DESCRIPTION OF THE TASK
Please repeat every record below exactly as written, but leave out the pictures.

DATA FOR REVIEW
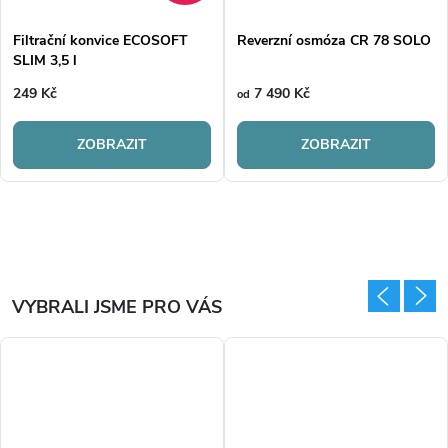
Filtrační konvice ECOSOFT
Reverzní osmóza CR 78 SOLO
SLIM 3,5 l
249 Kč
7 490 Kč
od
ZOBRAZIT
ZOBRAZIT
VYBRALI JSME PRO VÁS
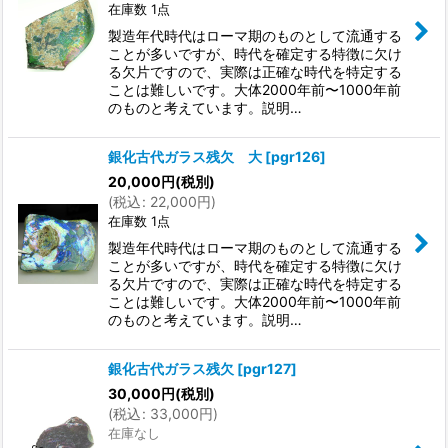
在庫数 1点
製造年代時代はローマ期のものとして流通する
ことが多いですが、時代を確定する特徴に欠け
る欠片ですので、実際は正確な時代を特定する
ことは難しいです。大体2000年前〜1000年前
のものと考えています。説明…
銀化古代ガラス残欠 大
[
pgr126
]
20,000
円
(税別)
(
税込
:
22,000
円
)
在庫数 1点
製造年代時代はローマ期のものとして流通する
ことが多いですが、時代を確定する特徴に欠け
る欠片ですので、実際は正確な時代を特定する
ことは難しいです。大体2000年前〜1000年前
のものと考えています。説明…
銀化古代ガラス残欠
[
pgr127
]
30,000
円
(税別)
(
税込
:
33,000
円
)
在庫なし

THE COMPLETED TASK
Filtrační konvice ECOSOFT
Reverzní osmóza CR 78 SOLO
SLIM 3,5 l
249 Kč
7 490 Kč
od
ZOBRAZIT
ZOBRAZIT
VYBRALI JSME PRO VÁS
在庫数 1点
製造年代時代はローマ期のものとして流通する
ことが多いですが、時代を確定する特徴に欠け
る欠片ですので、実際は正確な時代を特定する
ことは難しいです。大体2000年前〜1000年前
のものと考えています。説明…
銀化古代ガラス残欠 大
[
pgr126
]
20,000
円
(税別)
(
税込
:
22,000
円
)
在庫数 1点
製造年代時代はローマ期のものとして流通する
ことが多いですが、時代を確定する特徴に欠け
る欠片ですので、実際は正確な時代を特定する
ことは難しいです。大体2000年前〜1000年前
のものと考えています。説明…
銀化古代ガラス残欠
[
pgr127
]
30,000
円
(税別)
(
税込
:
33,000
円
)
在庫なし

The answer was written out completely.